A writer bio is like all good writing: there are very few people who can really pull it off.
Have you noticed this?
Maybe you skip past a writer’s name, jumping headlong into a piece. (I know this happens a lot; I get an insane number of comments from friends who want to congratulate me on “your piece”– only it’s not mine; it’s a piece written by someone else I just happened to be promoting through Twitter or Facebook). Maybe when you finish the article, if it meant something to you, you’ll skip back to first page to peep the author’s name. But I wonder if you flip back through the pages or click on an author’s name to learn more about the person who wrote the words that just shook you straight through.
Well, I do, and that’s how I’ve become (too) finely attuned to the too-clever bio.
I don’t want to call out Oxford American–I like the magazine and God knows the South, where I’m from, can use all the positive exposure it can get–but their June issue was filled with writing by authors who’d spent way too much time laboring over clever little bios.
It made me stop and think: “Could I never get published in this magazine because I’m incapable of writing a clever little bio?”
Here’s Emily Raboteau, who’s “reading Gone With the Wind and ashamed to admit that she can’t put it down.”
And Lyn Millner, who “At forty… tried out to be a Miami Dolphins cheerleader because she thought it would make a good radio story.”
I know you’re still trying to digest that, but take this for good measure: She lives with her husband Jesse “(the honorary poet of Blue Bell Creameries), and her dog, Samuel Pepys.”

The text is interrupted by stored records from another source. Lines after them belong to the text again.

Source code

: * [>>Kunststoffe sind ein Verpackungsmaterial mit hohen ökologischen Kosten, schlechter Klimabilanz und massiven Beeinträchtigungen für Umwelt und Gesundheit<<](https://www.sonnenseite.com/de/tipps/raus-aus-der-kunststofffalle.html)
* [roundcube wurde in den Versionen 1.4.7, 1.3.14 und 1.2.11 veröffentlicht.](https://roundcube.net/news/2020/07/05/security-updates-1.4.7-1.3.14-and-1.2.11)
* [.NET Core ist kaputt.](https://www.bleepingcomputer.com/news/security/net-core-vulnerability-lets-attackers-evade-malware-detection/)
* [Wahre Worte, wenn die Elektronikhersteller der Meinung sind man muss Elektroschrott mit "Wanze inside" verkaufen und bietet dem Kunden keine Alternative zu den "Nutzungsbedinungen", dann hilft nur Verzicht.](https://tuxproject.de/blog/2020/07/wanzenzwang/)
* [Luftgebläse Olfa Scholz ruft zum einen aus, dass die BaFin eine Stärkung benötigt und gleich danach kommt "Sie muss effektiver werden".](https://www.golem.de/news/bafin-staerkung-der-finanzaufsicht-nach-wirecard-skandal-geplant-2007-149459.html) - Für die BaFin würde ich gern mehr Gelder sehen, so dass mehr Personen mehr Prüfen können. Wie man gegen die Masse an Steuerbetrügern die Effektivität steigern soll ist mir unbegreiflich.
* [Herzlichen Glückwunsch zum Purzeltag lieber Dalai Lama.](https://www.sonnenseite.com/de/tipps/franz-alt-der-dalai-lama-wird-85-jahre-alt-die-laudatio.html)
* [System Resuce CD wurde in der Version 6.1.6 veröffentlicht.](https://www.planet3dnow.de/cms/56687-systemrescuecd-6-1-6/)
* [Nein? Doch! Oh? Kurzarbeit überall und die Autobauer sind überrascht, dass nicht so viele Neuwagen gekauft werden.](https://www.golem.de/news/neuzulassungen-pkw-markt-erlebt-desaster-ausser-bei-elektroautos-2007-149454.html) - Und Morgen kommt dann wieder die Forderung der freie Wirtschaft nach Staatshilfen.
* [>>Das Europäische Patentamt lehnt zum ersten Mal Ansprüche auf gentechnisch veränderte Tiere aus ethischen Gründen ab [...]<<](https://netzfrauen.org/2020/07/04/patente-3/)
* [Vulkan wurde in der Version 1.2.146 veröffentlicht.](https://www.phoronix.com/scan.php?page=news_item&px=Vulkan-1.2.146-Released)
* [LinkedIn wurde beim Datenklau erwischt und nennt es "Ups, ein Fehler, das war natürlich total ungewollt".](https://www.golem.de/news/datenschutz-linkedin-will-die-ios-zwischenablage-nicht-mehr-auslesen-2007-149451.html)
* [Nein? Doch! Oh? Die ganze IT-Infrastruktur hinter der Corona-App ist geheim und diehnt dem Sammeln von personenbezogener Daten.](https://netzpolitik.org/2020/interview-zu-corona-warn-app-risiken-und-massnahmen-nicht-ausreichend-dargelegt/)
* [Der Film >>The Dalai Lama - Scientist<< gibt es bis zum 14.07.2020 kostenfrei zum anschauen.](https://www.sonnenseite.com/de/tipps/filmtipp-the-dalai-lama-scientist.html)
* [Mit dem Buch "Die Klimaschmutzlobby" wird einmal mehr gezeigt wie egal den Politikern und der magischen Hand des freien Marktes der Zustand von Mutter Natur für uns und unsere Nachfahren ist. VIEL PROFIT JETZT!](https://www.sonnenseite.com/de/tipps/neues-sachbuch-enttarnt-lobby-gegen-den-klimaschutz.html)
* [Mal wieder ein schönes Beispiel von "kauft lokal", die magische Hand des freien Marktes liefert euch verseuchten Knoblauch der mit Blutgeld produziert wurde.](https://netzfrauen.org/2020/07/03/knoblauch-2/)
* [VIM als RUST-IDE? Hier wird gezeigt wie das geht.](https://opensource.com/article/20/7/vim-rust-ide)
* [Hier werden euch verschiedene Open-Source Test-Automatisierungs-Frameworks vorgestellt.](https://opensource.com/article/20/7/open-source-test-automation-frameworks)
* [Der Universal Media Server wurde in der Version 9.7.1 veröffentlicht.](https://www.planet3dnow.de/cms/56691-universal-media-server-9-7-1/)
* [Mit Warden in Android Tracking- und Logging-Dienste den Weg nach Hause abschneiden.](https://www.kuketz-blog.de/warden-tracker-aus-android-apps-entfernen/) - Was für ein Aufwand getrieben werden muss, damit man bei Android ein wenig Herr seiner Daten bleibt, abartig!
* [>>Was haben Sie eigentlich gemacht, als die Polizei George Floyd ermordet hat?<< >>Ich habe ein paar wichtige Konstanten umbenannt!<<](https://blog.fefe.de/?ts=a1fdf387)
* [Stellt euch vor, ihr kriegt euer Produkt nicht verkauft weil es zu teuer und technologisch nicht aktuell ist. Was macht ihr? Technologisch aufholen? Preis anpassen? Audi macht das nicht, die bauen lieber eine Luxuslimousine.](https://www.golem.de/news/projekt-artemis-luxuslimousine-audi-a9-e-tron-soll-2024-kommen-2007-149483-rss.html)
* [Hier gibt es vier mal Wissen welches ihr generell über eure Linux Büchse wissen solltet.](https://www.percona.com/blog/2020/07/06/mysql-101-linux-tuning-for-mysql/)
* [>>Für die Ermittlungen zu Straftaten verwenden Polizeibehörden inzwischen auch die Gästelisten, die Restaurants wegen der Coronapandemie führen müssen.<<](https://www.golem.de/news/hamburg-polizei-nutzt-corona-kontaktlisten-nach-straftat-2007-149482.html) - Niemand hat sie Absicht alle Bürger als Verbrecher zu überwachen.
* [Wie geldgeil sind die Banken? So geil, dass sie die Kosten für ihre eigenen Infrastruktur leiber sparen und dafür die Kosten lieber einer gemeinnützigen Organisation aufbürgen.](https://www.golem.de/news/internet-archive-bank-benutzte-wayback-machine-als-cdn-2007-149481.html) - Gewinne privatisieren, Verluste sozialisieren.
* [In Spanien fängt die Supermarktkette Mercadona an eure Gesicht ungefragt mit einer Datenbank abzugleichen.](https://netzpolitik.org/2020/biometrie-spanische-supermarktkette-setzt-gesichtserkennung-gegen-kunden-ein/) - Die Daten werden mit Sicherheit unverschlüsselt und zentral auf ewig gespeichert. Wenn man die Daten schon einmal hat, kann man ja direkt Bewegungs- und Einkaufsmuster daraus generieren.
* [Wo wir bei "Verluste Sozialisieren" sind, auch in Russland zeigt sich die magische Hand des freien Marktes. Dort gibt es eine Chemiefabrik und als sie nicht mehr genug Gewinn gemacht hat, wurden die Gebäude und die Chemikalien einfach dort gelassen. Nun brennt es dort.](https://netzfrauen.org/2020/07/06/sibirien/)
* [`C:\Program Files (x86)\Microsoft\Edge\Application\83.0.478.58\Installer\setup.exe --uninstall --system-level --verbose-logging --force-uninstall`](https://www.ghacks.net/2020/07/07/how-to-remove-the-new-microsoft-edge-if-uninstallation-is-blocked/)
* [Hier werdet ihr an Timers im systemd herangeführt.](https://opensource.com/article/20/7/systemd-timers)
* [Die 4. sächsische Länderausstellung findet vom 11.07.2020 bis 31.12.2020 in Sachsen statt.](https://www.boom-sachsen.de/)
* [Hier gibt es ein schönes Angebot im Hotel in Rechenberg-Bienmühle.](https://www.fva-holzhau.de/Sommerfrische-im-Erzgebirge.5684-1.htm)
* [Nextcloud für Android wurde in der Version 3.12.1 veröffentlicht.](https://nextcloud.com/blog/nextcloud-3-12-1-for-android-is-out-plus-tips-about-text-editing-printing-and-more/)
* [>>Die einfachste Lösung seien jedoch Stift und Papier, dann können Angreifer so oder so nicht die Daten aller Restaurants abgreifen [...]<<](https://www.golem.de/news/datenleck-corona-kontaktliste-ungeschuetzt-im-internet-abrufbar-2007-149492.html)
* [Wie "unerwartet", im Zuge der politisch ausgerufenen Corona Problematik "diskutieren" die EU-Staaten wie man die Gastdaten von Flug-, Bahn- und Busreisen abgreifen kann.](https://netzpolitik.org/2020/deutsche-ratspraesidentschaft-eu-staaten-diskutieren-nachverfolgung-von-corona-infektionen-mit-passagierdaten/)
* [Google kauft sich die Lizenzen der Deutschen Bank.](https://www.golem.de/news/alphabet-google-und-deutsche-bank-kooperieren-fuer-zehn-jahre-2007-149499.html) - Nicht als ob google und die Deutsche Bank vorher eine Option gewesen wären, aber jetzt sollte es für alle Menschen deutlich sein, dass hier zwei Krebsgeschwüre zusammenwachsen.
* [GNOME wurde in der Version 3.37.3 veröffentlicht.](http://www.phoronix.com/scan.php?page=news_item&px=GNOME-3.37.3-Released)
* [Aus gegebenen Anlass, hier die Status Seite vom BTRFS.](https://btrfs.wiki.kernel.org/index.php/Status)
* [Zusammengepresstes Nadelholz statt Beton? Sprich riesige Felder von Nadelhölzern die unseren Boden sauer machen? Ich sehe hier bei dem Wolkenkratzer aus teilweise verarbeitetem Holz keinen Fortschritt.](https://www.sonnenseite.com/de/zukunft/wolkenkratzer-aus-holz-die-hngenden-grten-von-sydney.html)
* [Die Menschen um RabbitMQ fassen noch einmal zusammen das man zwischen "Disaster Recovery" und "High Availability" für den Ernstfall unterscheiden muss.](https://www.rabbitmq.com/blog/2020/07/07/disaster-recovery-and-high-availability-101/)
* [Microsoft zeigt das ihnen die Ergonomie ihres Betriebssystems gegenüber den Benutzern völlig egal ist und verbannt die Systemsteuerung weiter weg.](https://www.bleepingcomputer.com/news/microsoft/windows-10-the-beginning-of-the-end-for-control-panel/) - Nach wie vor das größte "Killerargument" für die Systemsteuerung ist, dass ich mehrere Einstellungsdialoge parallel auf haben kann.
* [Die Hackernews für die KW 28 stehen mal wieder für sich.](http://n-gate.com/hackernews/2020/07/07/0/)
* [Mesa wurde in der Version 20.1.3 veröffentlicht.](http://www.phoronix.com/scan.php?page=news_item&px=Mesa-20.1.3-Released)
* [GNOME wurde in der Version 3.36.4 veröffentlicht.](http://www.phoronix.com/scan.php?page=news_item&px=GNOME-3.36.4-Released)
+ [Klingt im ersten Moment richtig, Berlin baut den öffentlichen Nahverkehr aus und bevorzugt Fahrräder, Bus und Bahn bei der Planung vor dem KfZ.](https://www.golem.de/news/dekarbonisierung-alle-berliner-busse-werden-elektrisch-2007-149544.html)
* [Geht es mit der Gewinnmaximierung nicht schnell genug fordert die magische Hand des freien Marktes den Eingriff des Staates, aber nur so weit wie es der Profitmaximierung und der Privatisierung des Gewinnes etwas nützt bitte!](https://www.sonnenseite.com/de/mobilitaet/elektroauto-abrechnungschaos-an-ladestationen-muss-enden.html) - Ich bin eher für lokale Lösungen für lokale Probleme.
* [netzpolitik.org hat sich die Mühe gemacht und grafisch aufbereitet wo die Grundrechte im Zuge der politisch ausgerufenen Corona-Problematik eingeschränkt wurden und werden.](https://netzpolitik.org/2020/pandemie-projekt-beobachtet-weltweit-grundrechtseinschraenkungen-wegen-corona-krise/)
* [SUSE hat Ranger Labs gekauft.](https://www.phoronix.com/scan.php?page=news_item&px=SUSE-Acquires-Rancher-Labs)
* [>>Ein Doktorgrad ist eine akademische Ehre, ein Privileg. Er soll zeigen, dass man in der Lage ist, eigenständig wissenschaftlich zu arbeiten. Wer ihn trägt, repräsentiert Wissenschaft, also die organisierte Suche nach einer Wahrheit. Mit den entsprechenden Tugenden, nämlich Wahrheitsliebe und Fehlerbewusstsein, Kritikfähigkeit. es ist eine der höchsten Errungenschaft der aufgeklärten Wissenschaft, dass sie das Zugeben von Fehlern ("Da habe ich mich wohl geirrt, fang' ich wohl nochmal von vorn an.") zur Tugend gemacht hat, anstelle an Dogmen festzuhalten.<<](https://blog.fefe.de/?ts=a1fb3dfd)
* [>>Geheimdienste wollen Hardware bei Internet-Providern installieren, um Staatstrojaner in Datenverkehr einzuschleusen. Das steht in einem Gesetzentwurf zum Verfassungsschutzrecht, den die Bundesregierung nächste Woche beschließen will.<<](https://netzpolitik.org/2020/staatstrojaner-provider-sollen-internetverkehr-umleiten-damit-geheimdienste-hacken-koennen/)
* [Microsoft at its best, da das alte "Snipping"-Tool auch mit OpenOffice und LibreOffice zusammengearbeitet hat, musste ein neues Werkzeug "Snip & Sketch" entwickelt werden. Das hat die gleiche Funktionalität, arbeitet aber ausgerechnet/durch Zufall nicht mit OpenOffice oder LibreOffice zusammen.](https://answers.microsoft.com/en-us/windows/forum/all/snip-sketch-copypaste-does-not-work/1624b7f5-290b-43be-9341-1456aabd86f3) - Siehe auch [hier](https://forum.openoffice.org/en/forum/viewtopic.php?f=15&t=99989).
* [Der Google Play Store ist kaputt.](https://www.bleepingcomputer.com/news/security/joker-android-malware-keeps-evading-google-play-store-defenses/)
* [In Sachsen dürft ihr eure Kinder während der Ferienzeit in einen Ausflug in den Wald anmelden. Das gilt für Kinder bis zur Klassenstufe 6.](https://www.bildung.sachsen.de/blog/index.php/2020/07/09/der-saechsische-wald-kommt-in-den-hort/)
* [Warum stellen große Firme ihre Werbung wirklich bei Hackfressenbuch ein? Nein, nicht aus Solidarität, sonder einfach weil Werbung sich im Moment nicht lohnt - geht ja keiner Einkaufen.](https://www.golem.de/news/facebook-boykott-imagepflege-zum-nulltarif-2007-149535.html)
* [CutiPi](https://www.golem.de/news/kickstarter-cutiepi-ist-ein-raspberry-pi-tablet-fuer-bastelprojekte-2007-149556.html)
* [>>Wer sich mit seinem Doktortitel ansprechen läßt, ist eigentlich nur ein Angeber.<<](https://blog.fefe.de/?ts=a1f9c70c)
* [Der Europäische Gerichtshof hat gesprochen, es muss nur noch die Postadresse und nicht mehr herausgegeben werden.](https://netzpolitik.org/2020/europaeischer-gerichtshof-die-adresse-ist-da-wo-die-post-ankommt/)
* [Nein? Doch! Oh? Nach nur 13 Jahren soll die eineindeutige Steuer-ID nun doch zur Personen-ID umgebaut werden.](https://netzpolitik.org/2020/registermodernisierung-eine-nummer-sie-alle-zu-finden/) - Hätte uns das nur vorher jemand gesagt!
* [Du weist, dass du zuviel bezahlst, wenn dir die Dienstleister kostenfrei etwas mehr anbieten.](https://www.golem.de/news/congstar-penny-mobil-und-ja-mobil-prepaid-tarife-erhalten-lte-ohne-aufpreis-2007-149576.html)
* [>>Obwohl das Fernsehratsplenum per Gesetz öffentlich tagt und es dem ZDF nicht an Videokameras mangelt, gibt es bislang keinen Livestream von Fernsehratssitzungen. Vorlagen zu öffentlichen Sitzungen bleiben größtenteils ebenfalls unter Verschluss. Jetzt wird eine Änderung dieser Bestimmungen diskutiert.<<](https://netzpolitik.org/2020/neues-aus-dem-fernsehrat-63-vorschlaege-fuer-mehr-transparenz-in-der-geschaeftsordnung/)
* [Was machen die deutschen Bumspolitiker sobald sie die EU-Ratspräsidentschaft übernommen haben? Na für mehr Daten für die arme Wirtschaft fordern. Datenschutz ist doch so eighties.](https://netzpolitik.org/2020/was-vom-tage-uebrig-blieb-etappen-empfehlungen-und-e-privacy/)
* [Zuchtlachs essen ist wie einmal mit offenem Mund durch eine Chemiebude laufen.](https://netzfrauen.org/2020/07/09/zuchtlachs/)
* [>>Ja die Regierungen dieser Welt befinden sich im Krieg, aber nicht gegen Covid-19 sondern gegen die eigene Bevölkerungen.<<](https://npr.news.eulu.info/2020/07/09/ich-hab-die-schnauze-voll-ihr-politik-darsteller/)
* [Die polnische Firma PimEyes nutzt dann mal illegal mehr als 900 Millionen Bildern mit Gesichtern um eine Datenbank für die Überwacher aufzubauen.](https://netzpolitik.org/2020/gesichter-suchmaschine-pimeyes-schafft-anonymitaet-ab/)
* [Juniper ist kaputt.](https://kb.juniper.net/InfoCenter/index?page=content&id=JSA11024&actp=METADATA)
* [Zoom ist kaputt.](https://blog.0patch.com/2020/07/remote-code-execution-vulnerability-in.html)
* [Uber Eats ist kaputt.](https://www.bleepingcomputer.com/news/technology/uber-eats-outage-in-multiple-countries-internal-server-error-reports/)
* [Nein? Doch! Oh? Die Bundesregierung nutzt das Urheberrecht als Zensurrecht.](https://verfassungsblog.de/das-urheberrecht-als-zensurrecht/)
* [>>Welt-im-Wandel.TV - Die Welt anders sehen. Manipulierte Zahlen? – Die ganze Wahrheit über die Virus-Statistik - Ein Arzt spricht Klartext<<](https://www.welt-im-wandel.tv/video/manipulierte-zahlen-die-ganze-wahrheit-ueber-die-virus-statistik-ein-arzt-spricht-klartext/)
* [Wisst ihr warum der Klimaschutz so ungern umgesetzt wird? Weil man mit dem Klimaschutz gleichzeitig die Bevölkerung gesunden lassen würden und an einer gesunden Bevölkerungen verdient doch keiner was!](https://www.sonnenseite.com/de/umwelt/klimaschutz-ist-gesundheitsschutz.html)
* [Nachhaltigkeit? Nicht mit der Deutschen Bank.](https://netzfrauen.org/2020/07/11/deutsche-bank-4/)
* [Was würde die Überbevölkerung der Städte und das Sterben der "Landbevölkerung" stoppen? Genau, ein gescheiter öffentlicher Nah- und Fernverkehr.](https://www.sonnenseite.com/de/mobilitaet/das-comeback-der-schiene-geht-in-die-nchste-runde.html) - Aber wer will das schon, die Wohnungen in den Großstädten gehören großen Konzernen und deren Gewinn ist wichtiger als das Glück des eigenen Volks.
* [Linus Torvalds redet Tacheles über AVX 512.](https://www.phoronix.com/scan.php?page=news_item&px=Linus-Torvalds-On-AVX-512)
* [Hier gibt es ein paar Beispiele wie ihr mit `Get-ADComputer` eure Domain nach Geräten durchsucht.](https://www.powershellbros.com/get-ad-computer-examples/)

I could go on, but you get my drift.
As managing editor of Matador, I get to read plenty of these clever bios… which are only made more clever by the fact that all of our writers are also travelers and travelers always seem to want to one up one another, telling us the strangest insect they’ve ever eaten, the most far-flung place they’ve traveled in their bios, the longest stretch they’ve gone without a shower. I’ve even received a submission from the Co-Chair of the Betty Boop Festival Wisconsin Publicity Committee.
I’m not kidding.
Why the clever bios? What *should* a bio include? Is it important where you live? Who you live with? What your dog’s name is? How many languages you speak?
After reading that issue of the Oxford American I sat down and wrote myself a big ole clever bio. And because it just wasn’t clever enough, I stripped the bio I’d been using for the past year or so down to the barest bones.
How we choose to describe ourselves, how we tell our story– it’s what’s always interested me, in my work as a therapist, as a creative arts therapist, as a writer, as an editor. I want to know who you are. But I don’t think your bio can tell me that.
Sit down. Tell me your story. And make it be enough.